# Goal of the exercise
Rewrite the data from its first line through the line containing "Save one birthday", replacing "city" with "town" and leaving everything else unchanged.
Segment Start: Data provided
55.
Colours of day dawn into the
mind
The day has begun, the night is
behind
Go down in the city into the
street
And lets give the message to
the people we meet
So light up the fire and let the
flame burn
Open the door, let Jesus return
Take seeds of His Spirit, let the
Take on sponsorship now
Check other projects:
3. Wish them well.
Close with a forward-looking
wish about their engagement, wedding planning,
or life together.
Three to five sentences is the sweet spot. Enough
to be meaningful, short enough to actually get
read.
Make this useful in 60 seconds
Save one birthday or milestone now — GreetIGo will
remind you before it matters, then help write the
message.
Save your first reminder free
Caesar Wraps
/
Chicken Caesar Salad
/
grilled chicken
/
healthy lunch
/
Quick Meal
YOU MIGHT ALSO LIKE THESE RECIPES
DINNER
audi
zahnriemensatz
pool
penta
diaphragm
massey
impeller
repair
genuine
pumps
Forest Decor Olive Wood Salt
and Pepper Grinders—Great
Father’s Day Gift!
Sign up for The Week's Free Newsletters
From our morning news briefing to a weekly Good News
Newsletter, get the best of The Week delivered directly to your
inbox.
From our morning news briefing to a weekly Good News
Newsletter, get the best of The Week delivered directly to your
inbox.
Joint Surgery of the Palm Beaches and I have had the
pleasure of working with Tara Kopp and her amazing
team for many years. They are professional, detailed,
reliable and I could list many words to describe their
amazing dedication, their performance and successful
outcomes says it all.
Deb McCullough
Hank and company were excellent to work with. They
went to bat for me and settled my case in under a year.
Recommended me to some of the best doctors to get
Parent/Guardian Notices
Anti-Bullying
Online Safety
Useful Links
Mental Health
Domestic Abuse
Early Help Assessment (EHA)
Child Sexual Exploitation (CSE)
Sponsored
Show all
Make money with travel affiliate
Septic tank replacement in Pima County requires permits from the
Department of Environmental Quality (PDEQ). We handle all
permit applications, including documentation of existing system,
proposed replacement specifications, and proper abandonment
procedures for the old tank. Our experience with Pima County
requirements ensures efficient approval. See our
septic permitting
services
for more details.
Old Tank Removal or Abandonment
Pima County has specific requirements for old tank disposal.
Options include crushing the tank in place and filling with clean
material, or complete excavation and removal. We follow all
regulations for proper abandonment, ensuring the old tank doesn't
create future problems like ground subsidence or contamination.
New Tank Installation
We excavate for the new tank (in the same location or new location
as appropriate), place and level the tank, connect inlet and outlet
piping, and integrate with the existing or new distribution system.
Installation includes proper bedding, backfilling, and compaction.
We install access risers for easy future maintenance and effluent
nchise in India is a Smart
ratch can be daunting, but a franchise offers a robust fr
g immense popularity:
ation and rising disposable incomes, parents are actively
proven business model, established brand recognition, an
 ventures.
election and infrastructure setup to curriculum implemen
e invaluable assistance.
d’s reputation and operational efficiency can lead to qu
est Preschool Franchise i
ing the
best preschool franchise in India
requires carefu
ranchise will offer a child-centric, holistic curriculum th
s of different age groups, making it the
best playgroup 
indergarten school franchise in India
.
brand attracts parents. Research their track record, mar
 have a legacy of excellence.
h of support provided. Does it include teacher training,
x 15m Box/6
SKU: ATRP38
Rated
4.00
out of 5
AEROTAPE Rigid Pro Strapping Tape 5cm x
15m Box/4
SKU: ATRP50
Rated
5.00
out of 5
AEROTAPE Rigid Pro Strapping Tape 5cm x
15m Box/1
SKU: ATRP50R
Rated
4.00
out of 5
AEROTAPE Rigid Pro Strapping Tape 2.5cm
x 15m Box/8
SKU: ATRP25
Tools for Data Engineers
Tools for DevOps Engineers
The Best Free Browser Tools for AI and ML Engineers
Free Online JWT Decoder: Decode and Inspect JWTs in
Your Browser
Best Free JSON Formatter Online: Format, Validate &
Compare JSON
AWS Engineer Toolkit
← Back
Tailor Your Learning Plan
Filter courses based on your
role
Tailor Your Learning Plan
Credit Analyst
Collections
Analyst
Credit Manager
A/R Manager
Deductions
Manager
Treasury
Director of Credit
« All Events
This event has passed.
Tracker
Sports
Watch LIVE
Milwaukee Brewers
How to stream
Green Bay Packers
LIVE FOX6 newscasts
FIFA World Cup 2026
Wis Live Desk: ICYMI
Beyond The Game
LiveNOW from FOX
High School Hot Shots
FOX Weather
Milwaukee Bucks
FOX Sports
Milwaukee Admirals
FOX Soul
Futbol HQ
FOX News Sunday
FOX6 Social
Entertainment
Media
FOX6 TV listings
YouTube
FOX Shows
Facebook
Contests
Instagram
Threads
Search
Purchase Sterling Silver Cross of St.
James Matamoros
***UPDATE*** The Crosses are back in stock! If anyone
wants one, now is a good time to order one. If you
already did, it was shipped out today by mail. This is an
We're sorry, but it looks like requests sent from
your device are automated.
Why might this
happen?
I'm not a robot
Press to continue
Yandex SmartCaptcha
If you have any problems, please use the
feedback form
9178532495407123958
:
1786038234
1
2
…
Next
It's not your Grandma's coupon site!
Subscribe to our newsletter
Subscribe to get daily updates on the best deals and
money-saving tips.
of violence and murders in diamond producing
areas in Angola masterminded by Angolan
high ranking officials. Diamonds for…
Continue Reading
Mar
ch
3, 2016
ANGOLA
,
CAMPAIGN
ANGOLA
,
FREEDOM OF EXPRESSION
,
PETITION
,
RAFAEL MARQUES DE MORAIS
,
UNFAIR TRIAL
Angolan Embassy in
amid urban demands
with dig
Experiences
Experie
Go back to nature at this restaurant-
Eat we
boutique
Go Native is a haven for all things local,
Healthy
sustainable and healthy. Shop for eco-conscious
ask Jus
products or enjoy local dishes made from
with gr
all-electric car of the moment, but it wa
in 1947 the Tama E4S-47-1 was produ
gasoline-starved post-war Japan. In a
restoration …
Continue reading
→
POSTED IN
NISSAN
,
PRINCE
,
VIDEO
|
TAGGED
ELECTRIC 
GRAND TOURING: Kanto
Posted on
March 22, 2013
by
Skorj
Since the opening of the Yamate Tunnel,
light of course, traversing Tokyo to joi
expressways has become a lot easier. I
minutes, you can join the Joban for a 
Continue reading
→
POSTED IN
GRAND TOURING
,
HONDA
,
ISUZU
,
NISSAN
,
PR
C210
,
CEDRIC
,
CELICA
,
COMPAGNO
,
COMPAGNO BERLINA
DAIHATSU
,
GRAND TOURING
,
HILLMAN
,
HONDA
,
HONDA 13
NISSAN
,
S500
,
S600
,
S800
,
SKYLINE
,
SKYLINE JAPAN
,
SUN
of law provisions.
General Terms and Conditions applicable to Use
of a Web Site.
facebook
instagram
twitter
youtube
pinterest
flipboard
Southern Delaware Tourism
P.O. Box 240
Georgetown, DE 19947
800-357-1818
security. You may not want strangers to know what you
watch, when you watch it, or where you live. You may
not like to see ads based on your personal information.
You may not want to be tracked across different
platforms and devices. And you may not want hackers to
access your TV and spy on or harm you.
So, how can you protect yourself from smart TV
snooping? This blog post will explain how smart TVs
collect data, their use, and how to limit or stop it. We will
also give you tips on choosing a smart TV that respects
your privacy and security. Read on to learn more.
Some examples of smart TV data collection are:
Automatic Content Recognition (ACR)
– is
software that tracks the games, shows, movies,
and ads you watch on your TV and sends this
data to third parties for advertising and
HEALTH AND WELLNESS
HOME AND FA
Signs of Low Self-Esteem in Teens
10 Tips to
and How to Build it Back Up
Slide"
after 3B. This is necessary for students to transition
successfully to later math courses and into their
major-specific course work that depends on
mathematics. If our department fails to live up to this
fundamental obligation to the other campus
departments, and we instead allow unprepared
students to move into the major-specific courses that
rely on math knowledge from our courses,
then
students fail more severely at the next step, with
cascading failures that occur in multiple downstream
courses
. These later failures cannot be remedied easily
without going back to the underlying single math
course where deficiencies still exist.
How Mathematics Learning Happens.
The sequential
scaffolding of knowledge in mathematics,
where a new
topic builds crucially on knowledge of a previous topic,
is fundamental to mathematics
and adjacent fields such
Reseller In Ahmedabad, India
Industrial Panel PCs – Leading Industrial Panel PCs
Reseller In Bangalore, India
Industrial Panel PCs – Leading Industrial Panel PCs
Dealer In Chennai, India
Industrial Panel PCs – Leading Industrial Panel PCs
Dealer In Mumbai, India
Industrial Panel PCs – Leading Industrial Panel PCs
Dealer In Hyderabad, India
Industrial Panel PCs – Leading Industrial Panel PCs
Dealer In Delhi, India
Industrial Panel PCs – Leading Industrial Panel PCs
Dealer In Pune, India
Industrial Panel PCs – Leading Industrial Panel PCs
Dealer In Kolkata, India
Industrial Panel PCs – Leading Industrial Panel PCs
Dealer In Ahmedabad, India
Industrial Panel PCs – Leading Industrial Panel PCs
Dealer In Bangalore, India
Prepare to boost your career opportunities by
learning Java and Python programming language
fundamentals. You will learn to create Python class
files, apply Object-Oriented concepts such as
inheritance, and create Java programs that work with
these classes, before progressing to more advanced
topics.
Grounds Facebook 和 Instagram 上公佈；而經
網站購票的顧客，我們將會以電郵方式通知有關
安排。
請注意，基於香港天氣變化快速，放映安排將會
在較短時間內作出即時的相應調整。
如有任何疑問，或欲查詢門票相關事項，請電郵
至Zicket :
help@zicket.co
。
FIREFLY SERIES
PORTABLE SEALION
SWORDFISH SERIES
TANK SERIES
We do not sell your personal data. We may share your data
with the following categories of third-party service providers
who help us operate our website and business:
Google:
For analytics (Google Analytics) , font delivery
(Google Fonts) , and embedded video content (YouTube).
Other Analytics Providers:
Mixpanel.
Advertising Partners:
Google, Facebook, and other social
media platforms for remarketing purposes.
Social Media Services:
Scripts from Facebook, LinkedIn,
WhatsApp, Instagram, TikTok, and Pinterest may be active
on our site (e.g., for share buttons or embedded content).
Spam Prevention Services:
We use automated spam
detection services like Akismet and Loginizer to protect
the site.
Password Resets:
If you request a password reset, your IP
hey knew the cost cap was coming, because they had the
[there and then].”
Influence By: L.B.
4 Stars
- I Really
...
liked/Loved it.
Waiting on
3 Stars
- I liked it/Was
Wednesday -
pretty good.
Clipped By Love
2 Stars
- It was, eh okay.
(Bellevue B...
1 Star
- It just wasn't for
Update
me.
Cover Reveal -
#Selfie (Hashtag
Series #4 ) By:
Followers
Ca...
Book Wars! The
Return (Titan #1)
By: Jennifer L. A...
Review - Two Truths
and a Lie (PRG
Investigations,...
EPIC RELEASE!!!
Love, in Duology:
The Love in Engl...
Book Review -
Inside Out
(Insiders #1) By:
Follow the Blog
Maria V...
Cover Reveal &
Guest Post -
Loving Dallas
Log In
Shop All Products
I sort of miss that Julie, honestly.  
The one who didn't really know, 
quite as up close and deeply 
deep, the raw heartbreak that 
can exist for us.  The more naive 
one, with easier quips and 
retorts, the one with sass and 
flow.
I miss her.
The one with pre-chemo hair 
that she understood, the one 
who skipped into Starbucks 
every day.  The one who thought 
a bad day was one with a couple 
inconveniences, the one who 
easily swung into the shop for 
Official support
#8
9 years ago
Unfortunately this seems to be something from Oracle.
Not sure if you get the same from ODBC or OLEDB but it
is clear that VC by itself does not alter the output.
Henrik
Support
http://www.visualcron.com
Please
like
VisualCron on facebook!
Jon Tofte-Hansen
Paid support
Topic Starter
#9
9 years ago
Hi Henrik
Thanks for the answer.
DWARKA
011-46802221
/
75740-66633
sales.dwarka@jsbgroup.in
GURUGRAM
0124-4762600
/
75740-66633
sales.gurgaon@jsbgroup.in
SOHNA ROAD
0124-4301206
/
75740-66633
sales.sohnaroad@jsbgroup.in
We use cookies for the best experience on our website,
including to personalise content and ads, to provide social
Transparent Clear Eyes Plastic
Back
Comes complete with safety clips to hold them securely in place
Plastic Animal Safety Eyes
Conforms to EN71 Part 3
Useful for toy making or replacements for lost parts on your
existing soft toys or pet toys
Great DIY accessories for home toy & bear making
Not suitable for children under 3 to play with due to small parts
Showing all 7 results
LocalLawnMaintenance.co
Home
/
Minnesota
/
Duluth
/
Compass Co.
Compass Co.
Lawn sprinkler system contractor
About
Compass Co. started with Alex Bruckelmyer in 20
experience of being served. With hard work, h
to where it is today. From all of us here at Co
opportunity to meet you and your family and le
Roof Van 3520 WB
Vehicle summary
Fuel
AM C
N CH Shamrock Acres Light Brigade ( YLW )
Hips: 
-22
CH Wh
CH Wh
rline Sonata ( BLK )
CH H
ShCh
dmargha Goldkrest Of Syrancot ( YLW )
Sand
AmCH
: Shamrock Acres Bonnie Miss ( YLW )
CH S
Segment End: Data provided
# Your response
55.
Colours of day dawn into the
mind
The day has begun, the night is
behind
Go down in the town into the
street
And lets give the message to
the people we meet
So light up the fire and let the
flame burn
Open the door, let Jesus return
Take seeds of His Spirit, let the
Take on sponsorship now
Check other projects:
3. Wish them well.
Close with a forward-looking
wish about their engagement, wedding planning,
or life together.
Three to five sentences is the sweet spot. Enough
to be meaningful, short enough to actually get
read.
Make this useful in 60 seconds
Save one birthday or milestone now — GreetIGo will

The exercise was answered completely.